The Uzma Qayyum case, which is now before the Supreme Court at the behest of her father who alleges that his daughter is being held at the Jamia Hafsa seminary against her will, raises some interesting and crucial issues. First, it points to the fact that in a society where women are routinely disempowered, insular cultish militant groups can present a stunted path to a superficial empowerment.
In some unconfirmed news reports, it was alleged that Uzma Qayyum was fleeing a marriage to a cousin that had been arranged by her father. It would make sense, in a country like Pakistan where girls have few options, that running away to a religious institution that then exercises its own militant clout to provide a foil against the obligations of family and culture can fast become popular. As the litigation over Uzma Qayyum has progressed for instance, the judge in search of a neutral place to send her ordered her to be sent to Darul Aman (as is done in various cases involving women and their guardians).
The country’s Darul Aman organisations, underfunded and under-protected as they are, cannot compete with the clannish solidarity of a protective militancy presenting itself as religious orthodoxy. A girl who runs and hides in a madrassah does not have to bear the stigma of compromised morals otherwise attached to females that flee the nest.
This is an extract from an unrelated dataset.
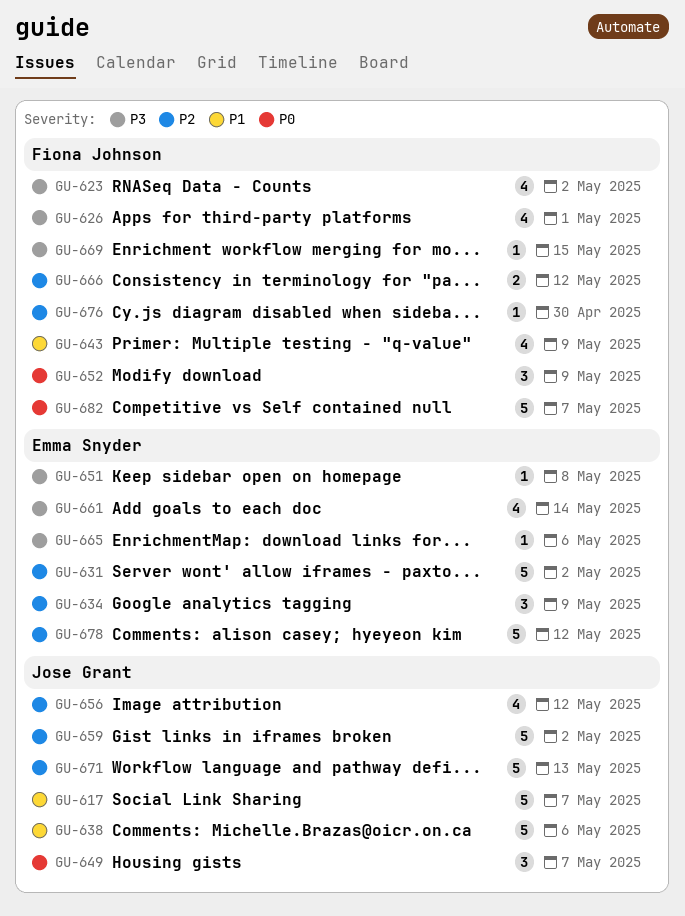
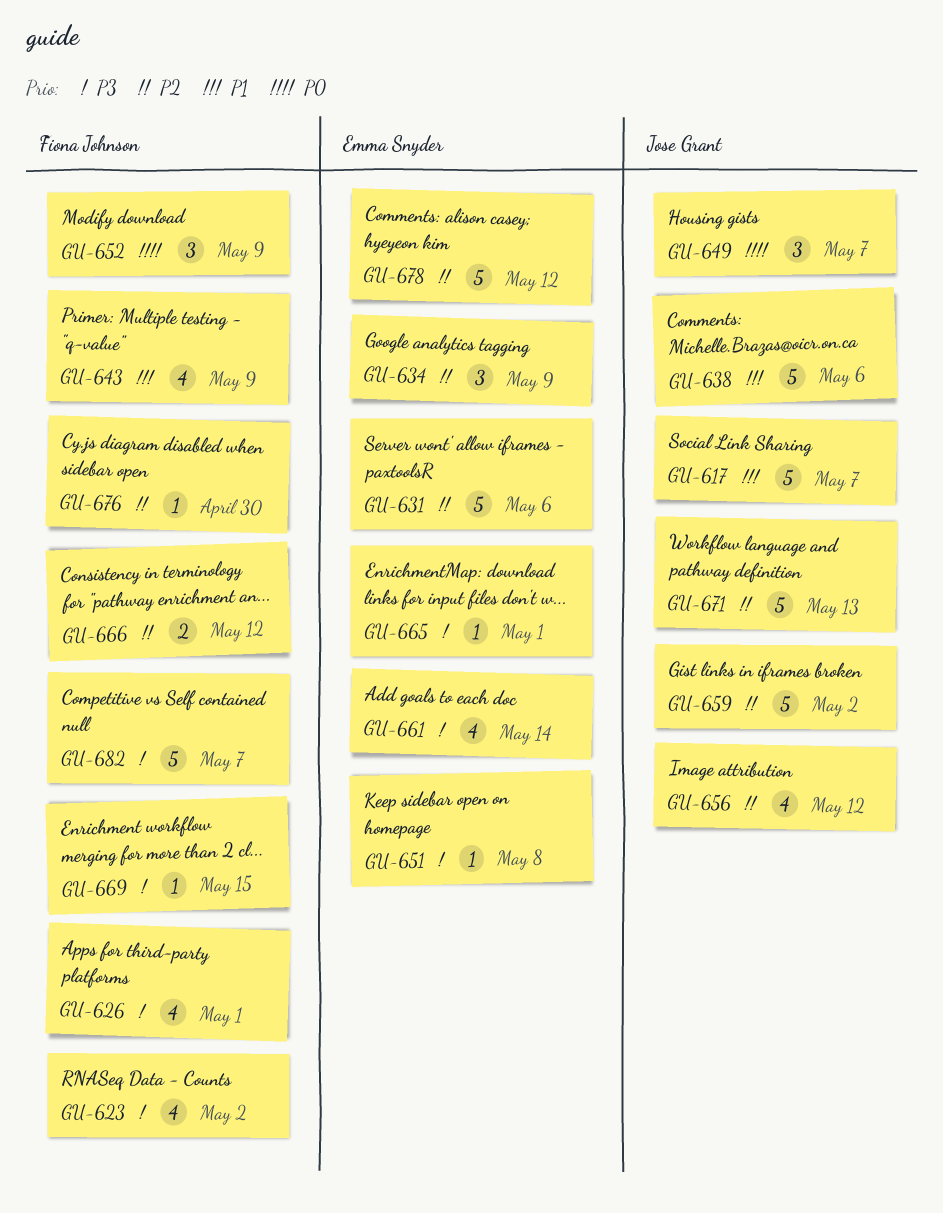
GU-631, due: May 2 -> May 6
GU-665, due: May 6 -> May 1
GU-682, priority: P0 -> P3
While this may or may not have been the case with Uzma Qayyum, its plausibility and likelihood are worthy of consideration.
The attractions of Jamia Hafsa are the result then of a society where women have few instruments to rebel against culture and family without taking up the mantle of religious orthodoxy, perhaps even militancy. If the only choices provided by the country are submerging oneself in the dictates of culture, tradition and family obligation, or to abscond and be considered morally compromised, then militancy and artificially pious underpinnings can provide an attractive third option to those with few of them.